Work item >>
Locate every line in the rows below that contains the word "Steel" and copy each such line.

Data records >>
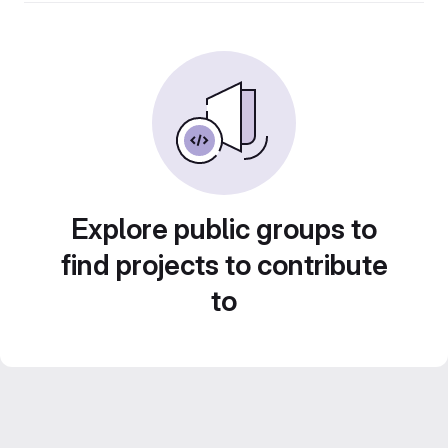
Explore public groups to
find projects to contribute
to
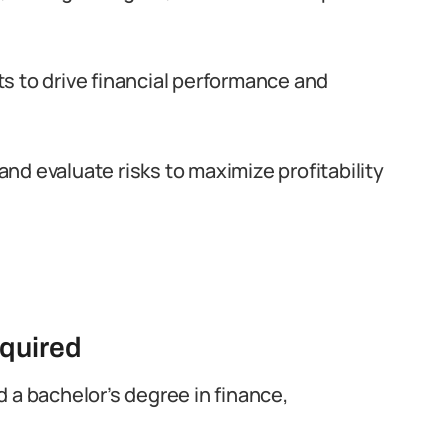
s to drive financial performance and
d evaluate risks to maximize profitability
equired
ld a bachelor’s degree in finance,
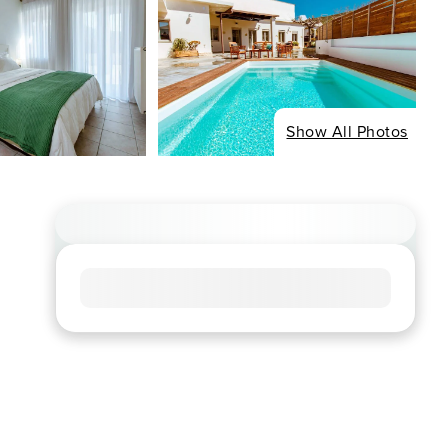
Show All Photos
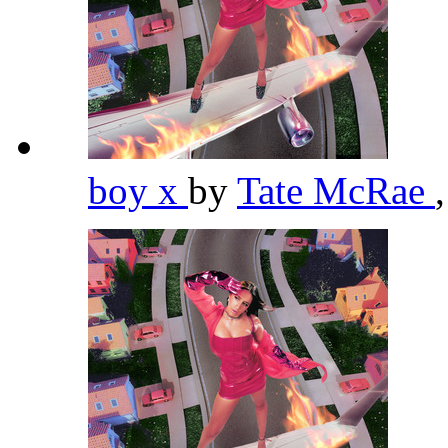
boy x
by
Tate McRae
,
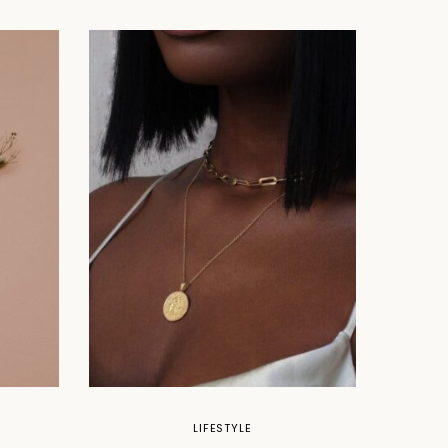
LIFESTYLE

* * *

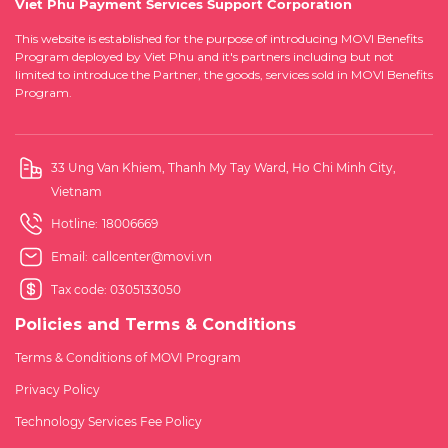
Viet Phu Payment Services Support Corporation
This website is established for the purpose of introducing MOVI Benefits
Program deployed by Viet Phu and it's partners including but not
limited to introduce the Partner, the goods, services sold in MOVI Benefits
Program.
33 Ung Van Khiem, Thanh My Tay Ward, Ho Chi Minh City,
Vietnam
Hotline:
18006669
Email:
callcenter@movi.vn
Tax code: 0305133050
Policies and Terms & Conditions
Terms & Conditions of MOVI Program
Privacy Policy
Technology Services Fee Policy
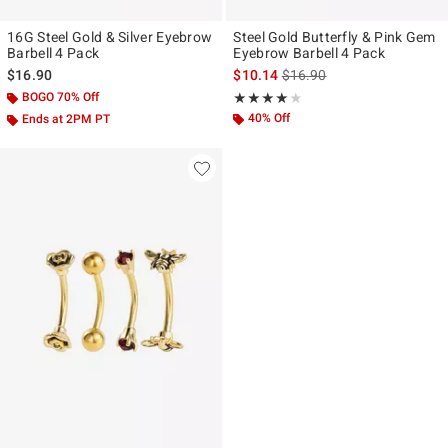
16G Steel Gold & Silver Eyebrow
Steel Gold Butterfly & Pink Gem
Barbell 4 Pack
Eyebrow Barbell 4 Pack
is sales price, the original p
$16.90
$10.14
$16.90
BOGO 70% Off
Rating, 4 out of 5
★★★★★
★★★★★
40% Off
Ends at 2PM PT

Answer space >>
16G Steel Gold & Silver Eyebrow
Steel Gold Butterfly & Pink Gem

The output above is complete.